Durante marzo de 2026, la asistencia a salas de cine en México ha mostrado una tendencia clara a la baja. En el periodo del 26 al 29 de marzo, la asistencia acumulada se ubicó 34% por debajo del promedio registrado entre 2018 y 2025, confirmando una caída sostenida a lo largo del mes .
Este descenso no fue aislado. Semanas previas ya marcaban una baja del 32% y 33%, lo que evidencia que no se trata de un comportamiento puntual, sino de un cambio estructural en el consumo de cine en el país .
En paralelo, la taquilla semanal también ha ido disminuyendo gradualmente: pasó de 150 millones de pesos a inicios de mes a 124 millones hacia finales de marzo, reflejando una desaceleración en la actividad de las salas.
Más estrenos, pero menos espectadores
A pesar de la caída en asistencia, el volumen de estrenos continúa creciendo. Para finales de marzo, se habían lanzado 152 películas en México, acumulando una taquilla total de 2,615 millones de pesos y 34 millones de asistentes en lo que va del año .
Este contraste revela una paradoja: hay más contenido disponible que nunca, pero menos personas están acudiendo a verlo en salas.
El comportamiento sugiere que el problema no está en la oferta, sino en la forma en que el público está eligiendo consumir entretenimiento.
El desempeño del cine mexicano
Dentro de este panorama, el cine mexicano mantiene una participación constante, aunque limitada. De las 152 películas estrenadas, 35 son producciones nacionales, que han generado 312 millones de pesos en taquilla y 4.5 millones de asistentes.
Entre los títulos más destacados se encuentra la comedia romántica ¿Quieres Ser Mi Novia?, que alcanzó los 100 millones de pesos, posicionándose como la película mexicana más taquillera del año hasta el momento.
También resalta Socias por Accidente, que debutó con fuerza en taquilla, logrando posicionarse en los primeros lugares durante su semana de estreno.

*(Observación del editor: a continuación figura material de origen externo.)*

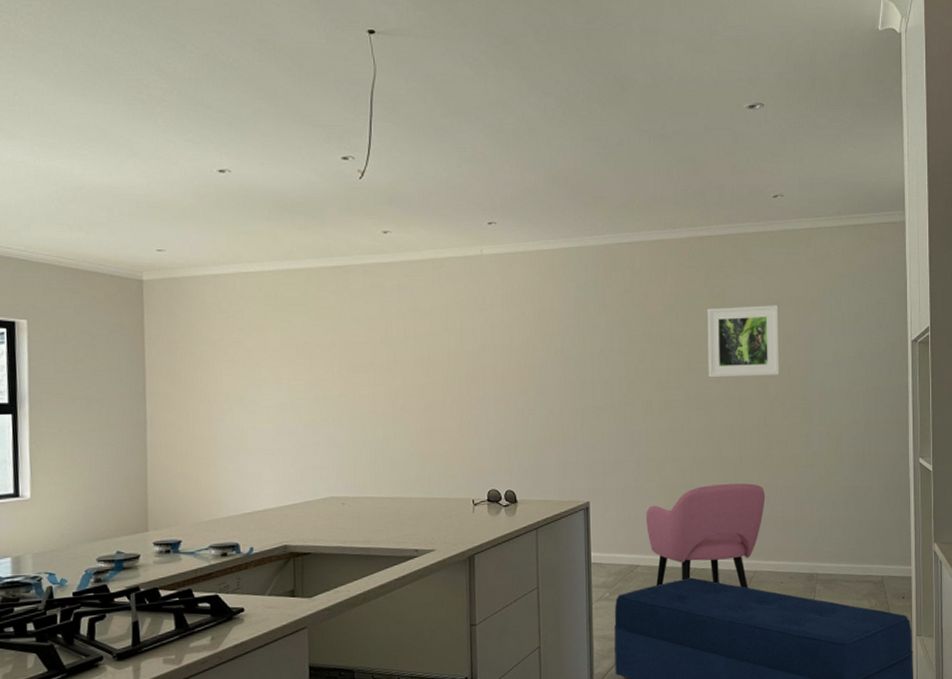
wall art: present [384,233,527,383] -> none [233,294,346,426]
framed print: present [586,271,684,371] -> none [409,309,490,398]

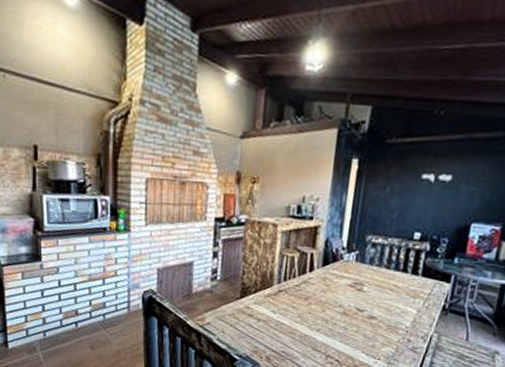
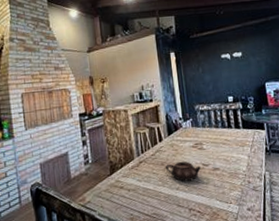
teapot: none [310,299,355,326] -> present [166,161,202,182]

Sin embargo, más allá de estos casos, muchas producciones mexicanas, especialmente documentales y cine independiente, presentan cifras significativamente menores, con estrenos en pocas salas y recaudaciones limitadas.
Un mercado dominado por el cine internacional
Otro punto clave del reporte es el dominio del cine internacional en la taquilla mexicana. Producciones como Hoopers: Operación Castor y Proyecto Fin del Mundo lideraron consistentemente los rankings semanales, con ingresos que superan ampliamente a la mayoría de las producciones nacionales.
Este escenario refuerza la desigualdad en la exhibición: mientras los grandes estudios concentran pantallas y atención, el cine mexicano compite por espacios más reducidos y por una permanencia más corta en cartelera.
¿Qué está en juego para el cine mexicano?
La caída en la asistencia no solo impacta los ingresos, sino también la viabilidad del cine nacional a largo plazo.
Menos espectadores significan menos oportunidades de distribución, menor visibilidad para nuevas propuestas y mayores dificultades para recuperar la inversión en producciones mexicanas.
Además, la reducción en salas disponibles, visible en la disminución progresiva de pantallas para algunas películas, limita el alcance de las historias locales.
El papel del público en la industria
Frente a este panorama, el papel del espectador se vuelve fundamental. En un contexto donde la asistencia disminuye, cada boleto cuenta.
Elegir ver cine mexicano en salas no solo impulsa una película, sino que contribuye a sostener una industria que genera identidad cultural, empleo y nuevas narrativas.
La tendencia es clara: el cine en México está cambiando. La pregunta es si el público acompañará ese cambio o si las salas seguirán vaciándose.